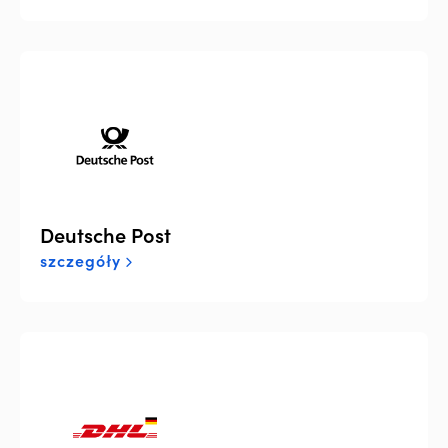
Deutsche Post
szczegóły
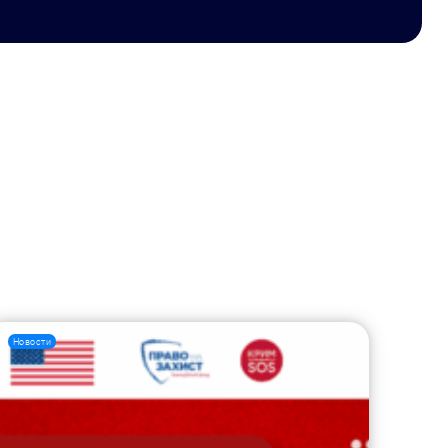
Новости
==
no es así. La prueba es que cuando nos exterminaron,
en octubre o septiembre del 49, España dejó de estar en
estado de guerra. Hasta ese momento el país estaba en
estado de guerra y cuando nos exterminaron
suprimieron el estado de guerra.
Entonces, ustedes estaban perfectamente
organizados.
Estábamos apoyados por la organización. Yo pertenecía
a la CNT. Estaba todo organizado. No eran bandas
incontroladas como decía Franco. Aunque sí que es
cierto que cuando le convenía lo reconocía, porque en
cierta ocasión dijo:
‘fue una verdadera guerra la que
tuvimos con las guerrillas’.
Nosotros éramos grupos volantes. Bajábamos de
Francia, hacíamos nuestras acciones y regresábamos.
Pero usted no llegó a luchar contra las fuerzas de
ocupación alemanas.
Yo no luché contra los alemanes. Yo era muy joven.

**Task requirements:** What you return must be the lines above that run from the line with "Estábamos apoyados por" to the line with "Yo no luché", inclusive, each copied exactly.

**Answer section:**
Estábamos apoyados por la organización. Yo pertenecía
a la CNT. Estaba todo organizado. No eran bandas
incontroladas como decía Franco. Aunque sí que es
cierto que cuando le convenía lo reconocía, porque en
cierta ocasión dijo:
‘fue una verdadera guerra la que
tuvimos con las guerrillas’.
Nosotros éramos grupos volantes. Bajábamos de
Francia, hacíamos nuestras acciones y regresábamos.
Pero usted no llegó a luchar contra las fuerzas de
ocupación alemanas.
Yo no luché contra los alemanes. Yo era muy joven.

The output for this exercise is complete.